When left empty, all numerical columns in the dataset are used. Selecting a subset focuses the matrix on the variables you care about and improves readability. Choose two or more numerical columns; the plot will produce an N×N matrix where N is the number of selected columns.
Settings
Annotate Segments With Value
Optional — Off by default.
When switched on, the Pearson correlation coefficient is printed inside every cell of the matrix. This is especially useful when:
- Color differences between nearby values (e.g. 0.62 vs 0.71) are hard to distinguish visually
- You need exact numbers for a report or presentation
- You are working with a small matrix (≤ 8 columns) where text fits comfortably
For large matrices with many columns, leave this off to keep the chart readable and rely on the color gradient for a high-level overview.
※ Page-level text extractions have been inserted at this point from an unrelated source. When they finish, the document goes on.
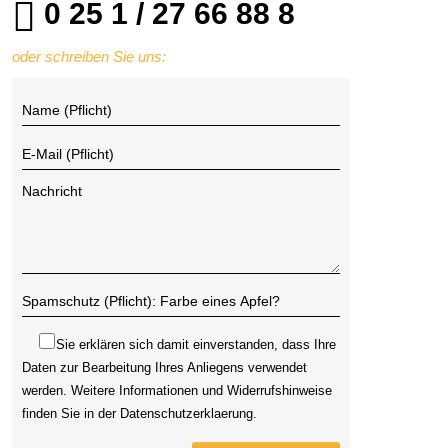
0 25 1 / 27 66 88 8
oder schreiben Sie uns:
Sie erklären sich damit einverstanden, dass Ihre
Daten zur Bearbeitung Ihres Anliegens verwendet
werden. Weitere Informationen und Widerrufshinweise
finden Sie in der
Datenschutzerklaerung
.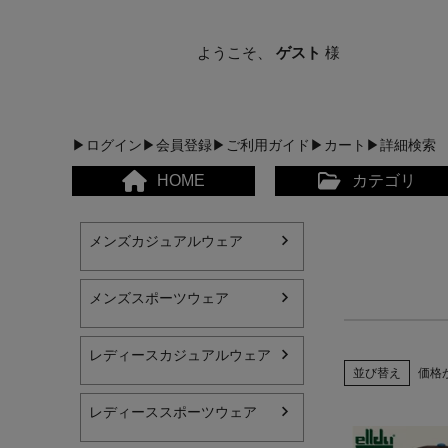
ようこそ、
ゲスト
様
▶ログイン
▶会員登録
▶ご利用ガイド
▶カート
▶詳細検索
HOME
カテゴリ
メンズカジュアルウェア
メンズスポーツウェア
レディースカジュアルウェア
メンズカジュアルウェア
並び替え
価格
レディースカジュアルウ
レディーススポーツウェア
メンズスポーツウェア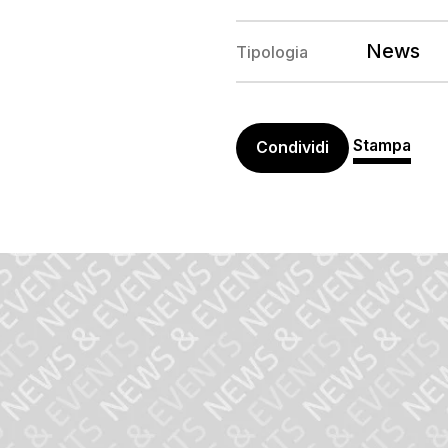
News
Tipologia
Stampa
Condividi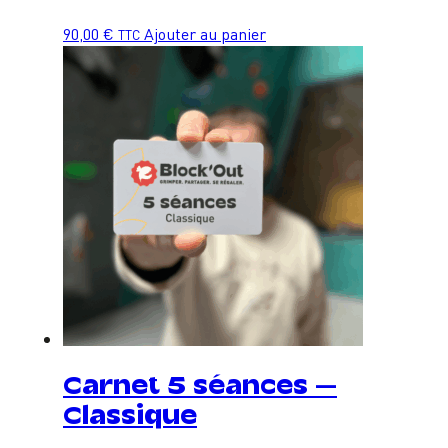
90,00
€
Ajouter au panier
TTC
Carnet 5 séances –
Classique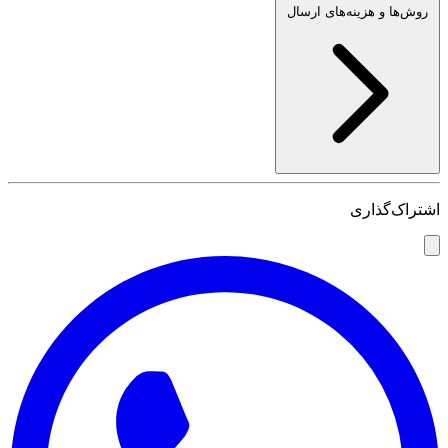
روش‌ها و هزینه‌های ارسال
اشتراک‌گذاری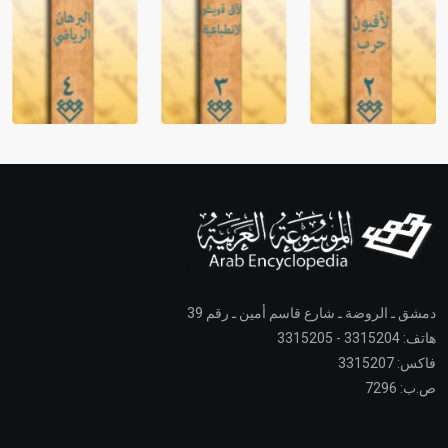
دمشق ـ الروضة ـ شارع قاسم أمين ـ رقم 39
هاتف: 3315204 - 3315205
فاكس: 3315207
ص.ب: 7296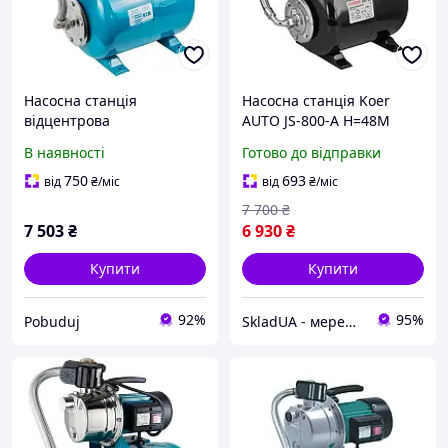
Насосна станція
Насосна станція Koer
відцентрова
AUTO JS-800-A Н=48М
самовсмоктувальна
Q=3,5кбМ, P=800 Вт, 1"x1"
В наявності
Готово до відправки
AquaticaLeo пластикова
(з п'ятірником) (KP3375)
1.2кВт Hmax 48м Qmax
750
693
від
₴
/міс
від
₴
/міс
80л/хв (775309/24)
7 700
₴
7 503
₴
6 930
₴
Купити
Купити
92%
95%
Pobuduj
SkladUA - мережа магазинів сантехніки та побутової техніки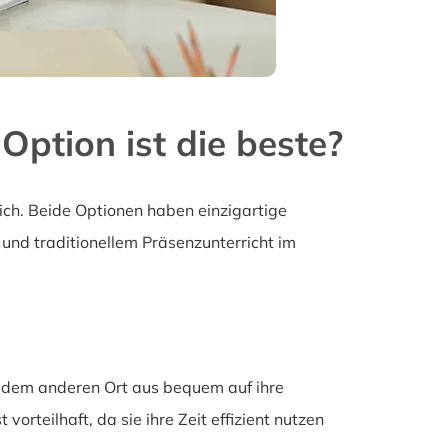
Option ist die beste?
rich. Beide Optionen haben einzigartige
und traditionellem Präsenzunterricht im
jedem anderen Ort aus bequem auf ihre
vorteilhaft, da sie ihre Zeit effizient nutzen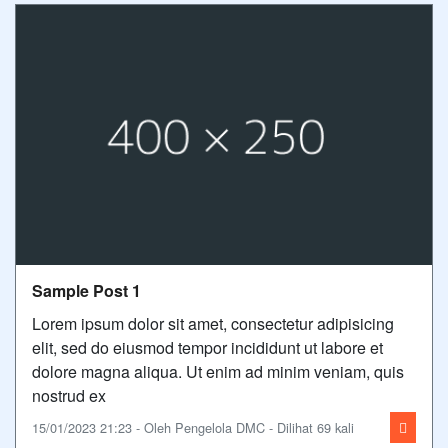
Sample Post 1
Lorem ipsum dolor sit amet, consectetur adipisicing
elit, sed do eiusmod tempor incididunt ut labore et
dolore magna aliqua. Ut enim ad minim veniam, quis
nostrud ex
15/01/2023 21:23 - Oleh Pengelola DMC - Dilihat 69 kali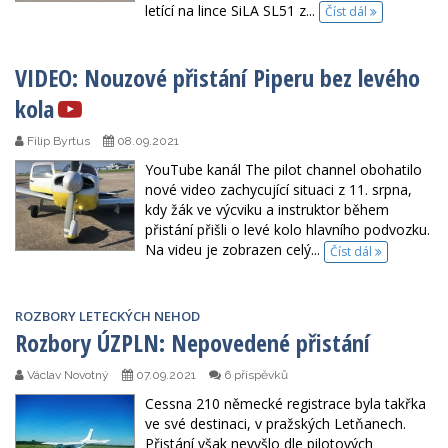
letící na lince SiLA SL51 z...
Číst dál
VIDEO: Nouzové přistání Piperu bez levého
kola
Filip Byrtus
08.09.2021
YouTube kanál The pilot channel obohatilo
nové video zachycující situaci z 11. srpna,
kdy žák ve výcviku a instruktor během
přistání přišli o levé kolo hlavního podvozku.
Na videu je zobrazen celý...
Číst dál
ROZBORY LETECKÝCH NEHOD
Rozbory ÚZPLN: Nepovedené přistání
Václav Novotný
07.09.2021
6 příspěvků
Cessna 210 německé registrace byla takřka
ve své destinaci, v pražských Letňanech.
Přistání však nevyšlo dle pilotových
Understanding Correlation Values
The Pearson Coefficient
The Pearson correlation coefficient (r) measures the strength and direction of the linear relationship between two numerical variables. It always falls in the range -1 to +1:
| Range | Interpretation |
|---|---|
| +0.8 to +1.0 | Strong positive correlation |
| +0.5 to +0.8 | Moderate positive correlation |
| +0.2 to +0.5 | Weak positive correlation |
| -0.2 to +0.2 | Little or no linear correlation |
| -0.5 to -0.2 | Weak negative correlation |
| -0.8 to -0.5 | Moderate negative correlation |
| -1.0 to -0.8 | Strong negative correlation |
Positive Correlation (red cells)
Both variables tend to increase together.
- Example: Albumin and N_Days — patients with higher albumin levels tend to survive longer.
- On the chart: warm red color, value closer to +1.
Negative Correlation (blue cells)
One variable increases as the other decreases.
- Example: Bilirubin and N_Days — higher bilirubin is associated with shorter survival.
- On the chart: cool blue color, value closer to -1.
No Linear Correlation (white/near-white cells)
No consistent linear trend between the two variables.
- Example: Alk_Phos and Platelets in the sample above (r = -0.06).
- Note: a near-zero Pearson r does not rule out non-linear relationships.
Interpreting the Matrix
Diagonal
Every cell on the diagonal represents a variable's correlation with itself, which is always exactly 1.0. These cells serve as anchors — the diagonal of perfect self-correlation divides the matrix into two symmetric triangles.
Symmetry
The matrix is symmetric: the value at row A, column B equals the value at row B, column A. You only need to read one triangle; both carry the same information.
Color Scale
- Deep blue → strong negative correlation (approaching -1)
- White → no linear relationship (near 0)
- Deep red → strong positive correlation (approaching +1)
The colorscale is fixed from -1 to +1 so comparisons across different datasets remain consistent.
Interpretation Tips
-
Correlation is not causation. A strong r value means two variables co-vary linearly — it does not tell you which one drives the other, or whether a third variable drives both.
-
Pearson r only captures linear relationships. A variable pair with a curved or U-shaped relationship may show r ≈ 0 even though a strong pattern exists. Use scatter plots to investigate further.
-
Outliers can inflate or deflate r. A single extreme point can create or destroy an apparent correlation. Check distributions before drawing conclusions.
-
Sample size matters. With fewer than 30 observations, individual r values are unreliable. With very large samples, even r = 0.05 may be statistically significant while being practically meaningless.
-
Enable annotations for precision. When exact values matter — for feature selection thresholds, reports, or multicollinearity checks — turn on "Annotate Segments With Value" so you can read the numbers directly without guessing from color.
-
Watch the off-diagonal extremes. Cells with |r| > 0.8 outside the diagonal often indicate redundant features. In regression contexts, consider dropping one of the pair or combining them with PCA.